Roth D, Burgoyne R D
Physiological Laboratory, University of Liverpool, UK.
FEBS Lett. 1995 Oct 23;374(1):77-81. doi: 10.1016/0014-5793(95)01080-x.
Catecholamine release from digitonin-permeabilized adrenal chromaffin cells is increased by exogenous 14-3-3 proteins. In order to determine how 14-3-3 proteins stimulate exocytosis their effect on the cortical actin network was examined. Increased amounts of beta and gamma isoforms of 14-3-3 proteins were associated with the Triton-insoluble cytoskeleton of chromaffin cells following incubation with exogenous 14-3-3 proteins. The stimulation of catecholamine release by 14-3-3 proteins was abolished by prior incubation with the actin filament stabilising drug phalloidin. Rhodamine phalloidin staining showed that the cortical actin network was disassembled and actin reorganised into intracellular foci following treatment with 14-3-3 proteins. These data suggest that 14-3-3 proteins enhance catecholamine release in permeabilized chromaffin cells by reorganisation of the cortical actin barrier to allow increased availability of secretory vesicles for exocytosis.

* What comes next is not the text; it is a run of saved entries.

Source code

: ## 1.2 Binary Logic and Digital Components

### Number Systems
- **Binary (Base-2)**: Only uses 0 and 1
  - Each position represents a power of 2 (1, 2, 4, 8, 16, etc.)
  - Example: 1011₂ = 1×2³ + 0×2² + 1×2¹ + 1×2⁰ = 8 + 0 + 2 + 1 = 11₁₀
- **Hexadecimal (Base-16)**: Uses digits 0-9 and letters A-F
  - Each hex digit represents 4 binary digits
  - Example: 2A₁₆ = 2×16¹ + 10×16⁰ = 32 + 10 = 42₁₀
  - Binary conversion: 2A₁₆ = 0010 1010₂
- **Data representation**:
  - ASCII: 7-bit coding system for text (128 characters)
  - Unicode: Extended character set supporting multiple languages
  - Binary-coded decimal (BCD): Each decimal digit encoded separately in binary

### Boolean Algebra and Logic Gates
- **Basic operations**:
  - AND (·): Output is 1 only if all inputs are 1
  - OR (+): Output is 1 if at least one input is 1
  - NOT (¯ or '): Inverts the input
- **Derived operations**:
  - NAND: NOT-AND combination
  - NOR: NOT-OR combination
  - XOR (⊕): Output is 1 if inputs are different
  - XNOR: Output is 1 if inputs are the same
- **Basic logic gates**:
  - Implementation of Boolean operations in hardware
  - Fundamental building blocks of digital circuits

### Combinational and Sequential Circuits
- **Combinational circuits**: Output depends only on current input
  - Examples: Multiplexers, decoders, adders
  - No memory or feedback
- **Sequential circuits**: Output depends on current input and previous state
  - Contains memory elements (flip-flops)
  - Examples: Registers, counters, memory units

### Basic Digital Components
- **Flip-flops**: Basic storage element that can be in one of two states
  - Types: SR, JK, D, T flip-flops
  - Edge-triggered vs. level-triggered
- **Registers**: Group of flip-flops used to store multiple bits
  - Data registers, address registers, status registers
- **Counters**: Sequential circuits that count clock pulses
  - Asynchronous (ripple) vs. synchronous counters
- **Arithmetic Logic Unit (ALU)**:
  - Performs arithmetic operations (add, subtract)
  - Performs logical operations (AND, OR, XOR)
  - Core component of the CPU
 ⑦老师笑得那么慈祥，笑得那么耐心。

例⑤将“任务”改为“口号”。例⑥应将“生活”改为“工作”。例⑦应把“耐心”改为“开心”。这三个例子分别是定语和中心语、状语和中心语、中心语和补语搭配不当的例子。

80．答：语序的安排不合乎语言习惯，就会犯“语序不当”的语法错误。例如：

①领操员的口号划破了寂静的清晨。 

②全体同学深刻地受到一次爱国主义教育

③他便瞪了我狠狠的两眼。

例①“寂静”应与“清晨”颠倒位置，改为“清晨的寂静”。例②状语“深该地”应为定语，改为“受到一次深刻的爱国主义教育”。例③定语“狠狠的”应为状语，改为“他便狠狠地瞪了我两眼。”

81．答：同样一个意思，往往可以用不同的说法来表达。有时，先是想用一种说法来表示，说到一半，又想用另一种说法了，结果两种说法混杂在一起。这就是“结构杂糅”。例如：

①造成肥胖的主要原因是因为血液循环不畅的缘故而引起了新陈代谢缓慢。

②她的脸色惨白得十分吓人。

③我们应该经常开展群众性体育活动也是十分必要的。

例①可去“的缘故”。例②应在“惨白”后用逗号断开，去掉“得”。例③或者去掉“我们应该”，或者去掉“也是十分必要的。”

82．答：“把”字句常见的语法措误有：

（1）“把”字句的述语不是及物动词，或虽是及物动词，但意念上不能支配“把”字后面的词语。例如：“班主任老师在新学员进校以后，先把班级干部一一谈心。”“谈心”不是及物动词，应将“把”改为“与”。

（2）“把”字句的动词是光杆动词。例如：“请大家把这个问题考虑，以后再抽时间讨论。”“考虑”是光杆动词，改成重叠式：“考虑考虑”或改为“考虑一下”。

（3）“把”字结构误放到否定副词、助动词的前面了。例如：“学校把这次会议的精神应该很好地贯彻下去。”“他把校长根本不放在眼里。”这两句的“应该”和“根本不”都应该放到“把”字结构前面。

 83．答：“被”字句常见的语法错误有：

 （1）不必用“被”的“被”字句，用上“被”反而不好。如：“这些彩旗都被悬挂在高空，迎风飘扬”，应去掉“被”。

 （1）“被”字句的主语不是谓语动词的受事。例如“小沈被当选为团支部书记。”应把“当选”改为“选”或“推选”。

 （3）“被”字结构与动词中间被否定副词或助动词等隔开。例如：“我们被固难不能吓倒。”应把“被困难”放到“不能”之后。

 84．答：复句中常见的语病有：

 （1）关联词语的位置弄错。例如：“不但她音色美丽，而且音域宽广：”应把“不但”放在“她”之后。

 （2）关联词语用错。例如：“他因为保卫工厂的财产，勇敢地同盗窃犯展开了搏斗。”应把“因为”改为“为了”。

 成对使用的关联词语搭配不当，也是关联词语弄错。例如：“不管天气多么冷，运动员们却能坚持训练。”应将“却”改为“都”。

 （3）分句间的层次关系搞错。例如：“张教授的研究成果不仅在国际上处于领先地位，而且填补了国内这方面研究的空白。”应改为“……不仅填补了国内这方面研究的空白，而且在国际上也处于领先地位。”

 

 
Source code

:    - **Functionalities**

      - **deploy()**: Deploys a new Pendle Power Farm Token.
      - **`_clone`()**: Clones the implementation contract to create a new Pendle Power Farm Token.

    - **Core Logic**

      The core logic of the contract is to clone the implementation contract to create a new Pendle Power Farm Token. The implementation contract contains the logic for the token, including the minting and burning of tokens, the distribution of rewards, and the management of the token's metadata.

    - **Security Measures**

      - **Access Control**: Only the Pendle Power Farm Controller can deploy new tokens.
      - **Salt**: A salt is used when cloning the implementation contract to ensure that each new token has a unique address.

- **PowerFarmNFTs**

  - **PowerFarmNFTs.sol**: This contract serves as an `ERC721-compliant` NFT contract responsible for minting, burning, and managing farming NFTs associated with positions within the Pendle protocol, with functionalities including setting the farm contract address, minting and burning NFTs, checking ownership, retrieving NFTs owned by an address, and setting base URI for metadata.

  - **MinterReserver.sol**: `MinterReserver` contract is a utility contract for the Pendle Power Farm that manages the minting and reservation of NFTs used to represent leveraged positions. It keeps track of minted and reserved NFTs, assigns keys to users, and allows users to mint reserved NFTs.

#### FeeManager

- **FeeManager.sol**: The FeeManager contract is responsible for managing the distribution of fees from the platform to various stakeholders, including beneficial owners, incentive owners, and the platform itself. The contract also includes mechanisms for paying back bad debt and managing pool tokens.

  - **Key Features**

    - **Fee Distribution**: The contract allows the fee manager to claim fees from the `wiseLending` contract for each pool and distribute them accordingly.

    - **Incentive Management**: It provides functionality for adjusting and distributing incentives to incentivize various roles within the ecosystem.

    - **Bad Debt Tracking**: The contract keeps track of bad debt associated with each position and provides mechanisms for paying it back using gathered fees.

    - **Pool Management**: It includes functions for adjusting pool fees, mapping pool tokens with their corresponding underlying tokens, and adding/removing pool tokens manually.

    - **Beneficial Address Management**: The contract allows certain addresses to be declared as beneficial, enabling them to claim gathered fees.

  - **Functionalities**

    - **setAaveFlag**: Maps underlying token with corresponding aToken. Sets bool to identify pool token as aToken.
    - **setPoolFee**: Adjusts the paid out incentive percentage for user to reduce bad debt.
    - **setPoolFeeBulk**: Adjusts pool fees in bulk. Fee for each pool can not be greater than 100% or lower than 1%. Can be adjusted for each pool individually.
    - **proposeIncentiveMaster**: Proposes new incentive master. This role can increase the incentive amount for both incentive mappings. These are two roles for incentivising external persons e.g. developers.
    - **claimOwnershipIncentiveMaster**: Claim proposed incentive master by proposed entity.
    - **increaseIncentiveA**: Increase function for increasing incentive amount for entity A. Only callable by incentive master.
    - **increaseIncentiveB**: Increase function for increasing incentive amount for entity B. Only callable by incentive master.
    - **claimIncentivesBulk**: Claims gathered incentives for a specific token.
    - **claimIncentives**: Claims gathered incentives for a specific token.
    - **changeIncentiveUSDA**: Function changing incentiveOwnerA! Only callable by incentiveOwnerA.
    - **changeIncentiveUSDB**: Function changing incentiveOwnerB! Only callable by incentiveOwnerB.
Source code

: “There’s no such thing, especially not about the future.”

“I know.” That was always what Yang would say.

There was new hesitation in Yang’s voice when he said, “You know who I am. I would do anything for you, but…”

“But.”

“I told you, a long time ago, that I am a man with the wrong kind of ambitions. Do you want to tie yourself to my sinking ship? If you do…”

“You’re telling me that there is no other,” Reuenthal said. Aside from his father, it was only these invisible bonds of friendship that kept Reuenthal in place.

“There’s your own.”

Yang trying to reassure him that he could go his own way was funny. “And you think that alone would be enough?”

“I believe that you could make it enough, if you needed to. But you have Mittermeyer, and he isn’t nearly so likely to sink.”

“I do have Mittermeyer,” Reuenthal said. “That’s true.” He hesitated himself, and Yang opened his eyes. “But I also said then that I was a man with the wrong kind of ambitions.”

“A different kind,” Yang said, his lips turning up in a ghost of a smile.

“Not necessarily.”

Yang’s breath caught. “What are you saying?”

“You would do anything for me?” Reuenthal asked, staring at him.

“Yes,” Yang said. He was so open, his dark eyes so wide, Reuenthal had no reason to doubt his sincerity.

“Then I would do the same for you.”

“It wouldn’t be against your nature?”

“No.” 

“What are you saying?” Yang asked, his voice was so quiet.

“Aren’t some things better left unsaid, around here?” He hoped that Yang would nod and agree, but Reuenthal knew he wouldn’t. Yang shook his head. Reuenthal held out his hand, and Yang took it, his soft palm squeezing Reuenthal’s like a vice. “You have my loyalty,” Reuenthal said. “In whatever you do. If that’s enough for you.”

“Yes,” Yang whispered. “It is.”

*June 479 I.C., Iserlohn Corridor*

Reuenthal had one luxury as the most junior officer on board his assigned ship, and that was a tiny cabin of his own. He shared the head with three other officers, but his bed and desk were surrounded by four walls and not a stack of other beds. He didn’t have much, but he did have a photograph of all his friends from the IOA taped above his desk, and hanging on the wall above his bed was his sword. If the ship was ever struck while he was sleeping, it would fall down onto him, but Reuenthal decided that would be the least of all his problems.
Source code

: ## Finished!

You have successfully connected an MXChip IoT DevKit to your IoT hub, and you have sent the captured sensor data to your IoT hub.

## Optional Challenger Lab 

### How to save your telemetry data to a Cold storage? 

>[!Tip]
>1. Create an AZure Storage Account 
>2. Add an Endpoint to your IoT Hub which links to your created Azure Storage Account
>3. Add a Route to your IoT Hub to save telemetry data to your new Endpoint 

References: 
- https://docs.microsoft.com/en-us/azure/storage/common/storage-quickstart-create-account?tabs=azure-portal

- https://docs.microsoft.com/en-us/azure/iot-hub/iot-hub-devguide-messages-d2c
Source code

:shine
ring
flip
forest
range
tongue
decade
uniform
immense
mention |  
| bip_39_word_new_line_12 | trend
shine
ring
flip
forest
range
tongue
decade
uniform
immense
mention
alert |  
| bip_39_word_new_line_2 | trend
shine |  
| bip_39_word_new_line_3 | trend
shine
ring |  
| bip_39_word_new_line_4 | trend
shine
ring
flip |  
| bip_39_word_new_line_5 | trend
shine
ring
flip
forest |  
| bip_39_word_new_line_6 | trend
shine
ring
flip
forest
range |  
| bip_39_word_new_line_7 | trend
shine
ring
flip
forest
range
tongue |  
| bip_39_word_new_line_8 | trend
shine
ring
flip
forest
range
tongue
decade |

外源性14-3-3蛋白可增加洋地黄皂苷通透处理的肾上腺嗜铬细胞中儿茶酚胺的释放。为了确定14-3-3蛋白如何刺激胞吐作用,研究了其对皮质肌动蛋白网络的影响。与外源性14-3-3蛋白孵育后,嗜铬细胞的Triton不溶性细胞骨架中14-3-3蛋白的β和γ亚型含量增加。预先用肌动蛋白丝稳定药物鬼笔环肽孵育可消除14-3-3蛋白对儿茶酚胺释放的刺激作用。罗丹明鬼笔环肽染色显示,用14-3-3蛋白处理后,皮质肌动蛋白网络被分解,肌动蛋白重新组织成细胞内焦点。这些数据表明,14-3-3蛋白通过重组皮质肌动蛋白屏障来增强通透化嗜铬细胞中儿茶酚胺的释放,从而使分泌囊泡有更多机会用于胞吐作用。